## What you will do
Please copy each of the following rows word for word, keeping every line as it appears.

Items from a data source
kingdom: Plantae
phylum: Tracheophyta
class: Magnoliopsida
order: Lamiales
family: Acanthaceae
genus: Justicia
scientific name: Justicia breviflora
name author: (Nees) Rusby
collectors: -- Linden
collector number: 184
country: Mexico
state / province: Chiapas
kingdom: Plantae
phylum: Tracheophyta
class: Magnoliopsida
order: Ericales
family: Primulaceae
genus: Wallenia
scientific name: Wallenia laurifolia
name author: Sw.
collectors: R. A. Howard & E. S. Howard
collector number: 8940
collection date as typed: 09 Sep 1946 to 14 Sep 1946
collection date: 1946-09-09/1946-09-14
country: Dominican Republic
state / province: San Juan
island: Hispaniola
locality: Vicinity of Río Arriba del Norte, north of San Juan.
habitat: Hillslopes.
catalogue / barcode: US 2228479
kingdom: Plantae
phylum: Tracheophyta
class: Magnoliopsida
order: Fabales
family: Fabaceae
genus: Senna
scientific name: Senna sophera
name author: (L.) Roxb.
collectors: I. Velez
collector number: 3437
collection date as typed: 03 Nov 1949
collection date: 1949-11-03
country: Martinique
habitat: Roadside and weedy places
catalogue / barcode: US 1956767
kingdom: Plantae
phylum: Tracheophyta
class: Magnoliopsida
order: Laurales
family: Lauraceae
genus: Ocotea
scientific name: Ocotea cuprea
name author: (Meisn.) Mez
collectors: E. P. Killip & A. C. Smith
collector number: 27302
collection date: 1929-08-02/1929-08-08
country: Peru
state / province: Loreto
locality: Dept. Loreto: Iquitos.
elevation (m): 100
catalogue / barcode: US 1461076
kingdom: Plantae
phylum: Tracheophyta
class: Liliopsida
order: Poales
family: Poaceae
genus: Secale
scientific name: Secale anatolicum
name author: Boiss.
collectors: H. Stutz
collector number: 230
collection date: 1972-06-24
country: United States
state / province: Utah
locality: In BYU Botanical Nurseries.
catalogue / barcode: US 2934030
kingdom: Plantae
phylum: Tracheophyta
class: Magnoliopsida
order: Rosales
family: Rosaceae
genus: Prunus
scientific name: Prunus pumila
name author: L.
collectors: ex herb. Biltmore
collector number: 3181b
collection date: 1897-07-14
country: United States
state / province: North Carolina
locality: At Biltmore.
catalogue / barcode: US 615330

## Right answer
kingdom: Plantae
phylum: Tracheophyta
class: Magnoliopsida
order: Lamiales
family: Acanthaceae
genus: Justicia
scientific name: Justicia breviflora
name author: (Nees) Rusby
collectors: -- Linden
collector number: 184
country: Mexico
state / province: Chiapas
kingdom: Plantae
phylum: Tracheophyta
class: Magnoliopsida
order: Ericales
family: Primulaceae
genus: Wallenia
scientific name: Wallenia laurifolia
name author: Sw.
collectors: R. A. Howard & E. S. Howard
collector number: 8940
collection date as typed: 09 Sep 1946 to 14 Sep 1946
collection date: 1946-09-09/1946-09-14
country: Dominican Republic
state / province: San Juan
island: Hispaniola
locality: Vicinity of Río Arriba del Norte, north of San Juan.
habitat: Hillslopes.
catalogue / barcode: US 2228479
kingdom: Plantae
phylum: Tracheophyta
class: Magnoliopsida
order: Fabales
family: Fabaceae
genus: Senna
scientific name: Senna sophera
name author: (L.) Roxb.
collectors: I. Velez
collector number: 3437
collection date as typed: 03 Nov 1949
collection date: 1949-11-03
country: Martinique
habitat: Roadside and weedy places
catalogue / barcode: US 1956767
kingdom: Plantae
phylum: Tracheophyta
class: Magnoliopsida
order: Laurales
family: Lauraceae
genus: Ocotea
scientific name: Ocotea cuprea
name author: (Meisn.) Mez
collectors: E. P. Killip & A. C. Smith
collector number: 27302
collection date: 1929-08-02/1929-08-08
country: Peru
state / province: Loreto
locality: Dept. Loreto: Iquitos.
elevation (m): 100
catalogue / barcode: US 1461076
kingdom: Plantae
phylum: Tracheophyta
class: Liliopsida
order: Poales
family: Poaceae
genus: Secale
scientific name: Secale anatolicum
name author: Boiss.
collectors: H. Stutz
collector number: 230
collection date: 1972-06-24
country: United States
state / province: Utah
locality: In BYU Botanical Nurseries.
catalogue / barcode: US 2934030
kingdom: Plantae
phylum: Tracheophyta
class: Magnoliopsida
order: Rosales
family: Rosaceae
genus: Prunus
scientific name: Prunus pumila
name author: L.
collectors: ex herb. Biltmore
collector number: 3181b
collection date: 1897-07-14
country: United States
state / province: North Carolina
locality: At Biltmore.
catalogue / barcode: US 615330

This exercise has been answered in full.